## Job item:
Return the data exactly, but only from the line containing "# Made by @swisscoding on Instagram" through its last line.

## Task material:
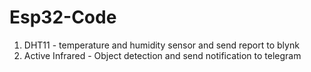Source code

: # Esp32-Code
1. DHT11 - temperature and humidity sensor and send report to blynk
2. Active Infrared - Object detection and send notification to telegram
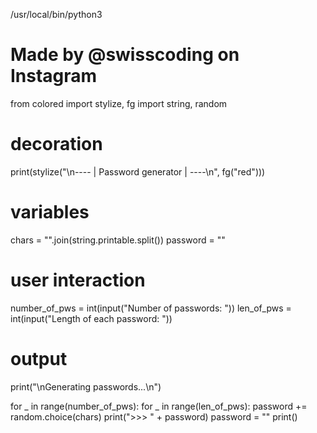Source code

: /usr/local/bin/python3
# Made by @swisscoding on Instagram

from colored import stylize, fg
import string, random

# decoration
print(stylize("\n---- | Password generator | ----\n", fg("red")))

# variables
chars = "".join(string.printable.split())
password = ""

# user interaction
number_of_pws = int(input("Number of passwords: "))
len_of_pws = int(input("Length of each password: "))

# output
print("\nGenerating passwords...\n")

for _ in range(number_of_pws):
    for _ in range(len_of_pws):
        password += random.choice(chars)
    print(">>> " + password)
    password = ""
print()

## Exercise solution:
# Made by @swisscoding on Instagram

from colored import stylize, fg
import string, random

# decoration
print(stylize("\n---- | Password generator | ----\n", fg("red")))

# variables
chars = "".join(string.printable.split())
password = ""

# user interaction
number_of_pws = int(input("Number of passwords: "))
len_of_pws = int(input("Length of each password: "))

# output
print("\nGenerating passwords...\n")

for _ in range(number_of_pws):
    for _ in range(len_of_pws):
        password += random.choice(chars)
    print(">>> " + password)
    password = ""
print()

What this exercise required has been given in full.